Consumer groups have complained that the proposed rules aren't strong enough, while mortgage lenders worry that they are too tough and could crimp customers' choices.
In an extraordinary action aimed at averting a financial catastrophe, the Fed in March agreed to let investment houses go to the Fed - on a temporary basis - for a quick, overnight source of cash. Those loan privileges, which are supposed to last through mid-September, are similar to those permanently afforded to commercial banks for years.
"We are currently monitoring developments in financial markets closely and considering several options, including extending the duration of our facilities for primary dealers beyond year-end should the current unusual and exigent circumstances continue to prevail in dealer funding markets," Bernanke said in prepared remarks to a mortgage-lending forum in Arlington, Va.
The Fed's decision to act - temporarily at least - as a lender of last resort for Wall Street firms was made after a run on Bear Stearns pushed the investment bank to the brink of bankruptcy and raised fears that others might be in jeopardy. It was the broadest use of the Fed's lending powers since the 1930s.
Bear Stearns was eventually taken over by JPMorgan Chase & Co., with the Fed providing $28.82 billion in financial backing.
Those controversial decisions have drawn criticism from Democrats in Congress and elsewhere that the Fed is bailing out Wall Street and putting billions of taxpayer dollars at risk.
Bernanke, in appearances on Capitol Hill has said he doesn't believe taxpayers will suffer any losses.
In his speech Tuesday, the Fed chief defended those actions anew. If the Fed didn't intervene, he said, problems in financial markets would have snowballed, imperiling the country.
"Allowing Bear Stearns to fail so abruptly at a time when the financial markets were already under considerable stress would likely have had extremely adverse implications for the financial system and for the broader economy," Bernanke said to the mortgage forum, organized by the Federal Deposit Insurance Corp.
The Fed's consideration of giving Wall Street firms more time to tap the Fed's emergency loan program is part of an ongoing effort by the central bank to bring back stability to fragile financial markets and help to bolster shaky confidence on the part of investors.
Policymakers - in the White House, in Congress and other federal agencies - will need to work together to come up with ways to make the U.S. financial system more resilient and stable and to prevent a repeat of the types of problems that brought about the end of Bear Stearns, an 85-year-old institution, Bernanke said.
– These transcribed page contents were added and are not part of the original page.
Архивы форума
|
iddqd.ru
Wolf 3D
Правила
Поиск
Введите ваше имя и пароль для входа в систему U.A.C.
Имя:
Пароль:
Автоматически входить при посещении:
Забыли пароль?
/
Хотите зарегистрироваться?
Although those efforts are already under way and will be the focus of a House Financial Services Committee hearing Thursday, it will fall to the next president and next Congress to settle them. Both Bernanke and Treasury Secretary Henry Paulson are scheduled to testify at Thursday's hearing.
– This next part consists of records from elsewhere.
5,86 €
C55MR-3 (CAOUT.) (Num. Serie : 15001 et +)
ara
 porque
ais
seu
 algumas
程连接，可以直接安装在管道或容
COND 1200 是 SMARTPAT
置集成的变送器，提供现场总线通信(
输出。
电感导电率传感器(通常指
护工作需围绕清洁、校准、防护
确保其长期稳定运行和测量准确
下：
The Bush administration has proposed revamping the nation's financial regulatory structure. That plan would make the Fed an ubercop in charge of financial market stability. But the Fed would lose daily supervision of big banks. Bernanke said the Fed must maintain this power if it is to be an effective overseer of financial stability.
The Fed, which regulates banks, and the Securities and Exchange Commission, which oversees investment firms, announced an information-sharing agreement on Monday aimed at better detecting potential risks to the financial system.
Over the longer term, though, Congress may need to adopt legislation to bolster supervision of investment banks and other large securities dealers, Bernanke said.
Bernanke recommended that Congress give a regulator the authority to set standards for capital, liquidity holdings and risk management practices for the holding companies of the major investment banks. Currently, the SEC's oversight of these holding companies is based on a voluntary agreement between the SEC and those firms.